Que les vingt agents d’accueil ont été eux-mêmes accueillis, jeudi dernier, dans les bureaux du festival. Que cette année, ils seront sapés comme des milords, avec des vêtements prêtés par Coming Soon, déclinaison urbaine et chic de Yohji Yamamoto.
Élégance légère assortie d’une lourde responsabilité : ce beau linge, qui doit être rendu nickel, est à laver à froid et avec d’infinies précautions. Le prix moyen de chaque tenue correspond à peu près à 50 heures du salaire d’un agent d’accueil. À ce tarif, tout le monde flippe un peu des pantalons blancs – inquiétude finalement dissipée dans l’effervescence des essayages.

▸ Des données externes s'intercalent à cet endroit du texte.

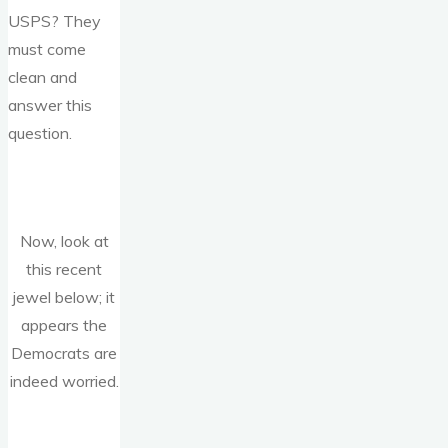
USPS? They
must come
clean and
answer this
question.
Now, look at
this recent
jewel below; it
appears the
Democrats are
indeed worried.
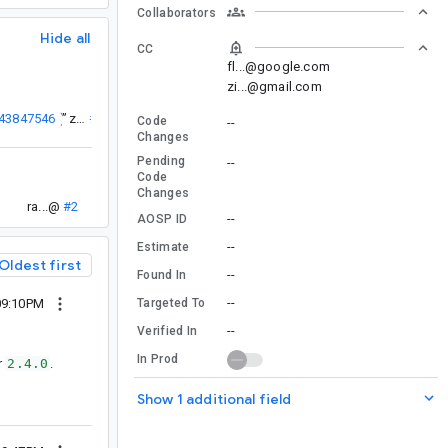
Collaborators
Hide all
CC
fl...@google.com
zi...@gmail.com
143847546
”
).
zi...@
#1
Code
--
Changes
Pending
--
Code
Changes
ra...@
#2
--
AOSP ID
--
Estimate
Oldest first
--
Found In
--
Targeted To
09:10PM
--
Verified In
In Prod
r
2.4.0
.
Show 1 additional field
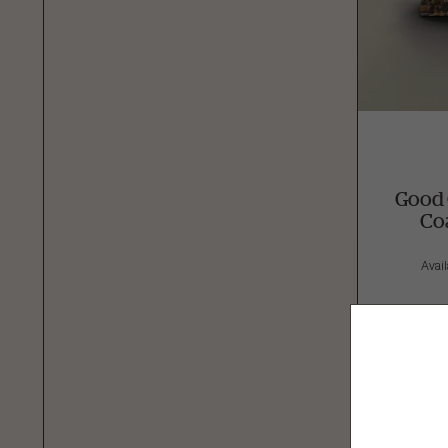
Good 
Co
Avail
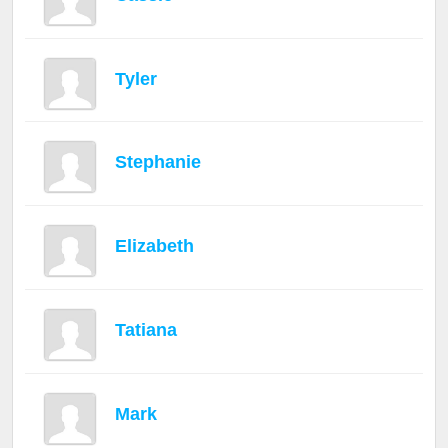
Tyler
Stephanie
Elizabeth
Tatiana
Mark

Le premier jour, cela veut dire aussi qu’à peine débarqués de leur avion, les New-Yorkais Dean Wareham et Britta Phillips sont allés hier faire la balance du son quatre heures plus tôt que prévu, peut-être pour mieux profiter de Paris le 14 juillet.
Que pour leur spectacle 13 Most Beautiful Songs for Andy Warhol’s Screen Tests, on a installé ce matin 200 mètres carrés de tapis d’Orient à l’église Saint Eustache. Tapis qu’il a fallu trouver en catastrophe après qu’un premier prestataire a fait faux-bond peu avant le spectacle. Finalement loués – à un prix compassionnel – par Félix Nataf, à mille miles de la mauvaise réputation faite aux marchands de tapis. Étalant par terre ses trésors, il conseille de patchworker les kilims avec quelques gabbeh aux couleurs vives “parce que si c’est pour du Warhol, il faut que ça flashe. Mais surtout, faites comme vous voulez. Ces tapis viennent d’Afghanistan, d’Iran, de pays où la liberté est souvent malmenée, alors sentez-vous libres de les utiliser comme bon vous semble.”

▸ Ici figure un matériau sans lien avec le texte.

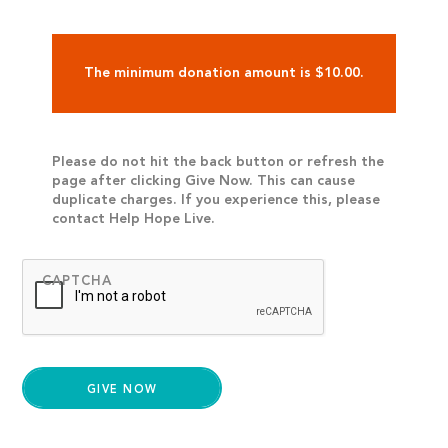
The minimum donation amount is $10.00.
Please do not hit the back button or refresh the
page after clicking Give Now. This can cause
duplicate charges. If you experience this, please
contact Help Hope Live.
CAPTCHA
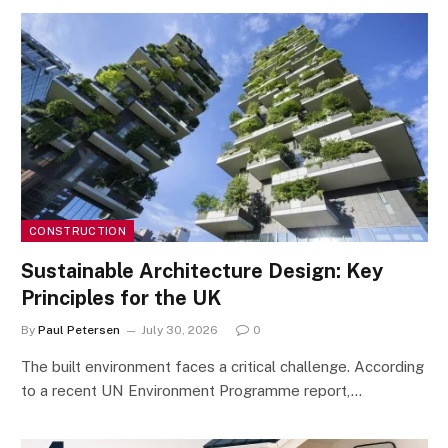
CONSTRUCTION
Sustainable Architecture Design: Key
Principles for the UK
By
Paul Petersen
July 30, 2026
0
The built environment faces a critical challenge. According
to a recent UN Environment Programme report,…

Que pendant qu’on posait les tapis, Robyn Orlin et les dix chanteurs de la chorale des Phuphuma Love Minus répétaient Imfihlakalo Yezulu, concert-promenade dans les jardins du musée du quai Branly.

Que leur spectacle commence à 16 h, et qu’on a les yeux tournés vers le ciel et la veille météo au bout du fil. Prévisions pour le moment : 25 degrés, éclaircies, vent soufflant sud-ouest à 17km/heure.

Que demain les dix joueurs de tavoul et les dix joueurs de zourna des Bohèmes de Thrace seront au Luxembourg, que le cirque va entrer en piste à la Cité Internationale, et que la “boîte de jour” nomade des Cocktail designers fera escale à Vitry.

C’est le premier jour : tout est fait et rien n’est joué.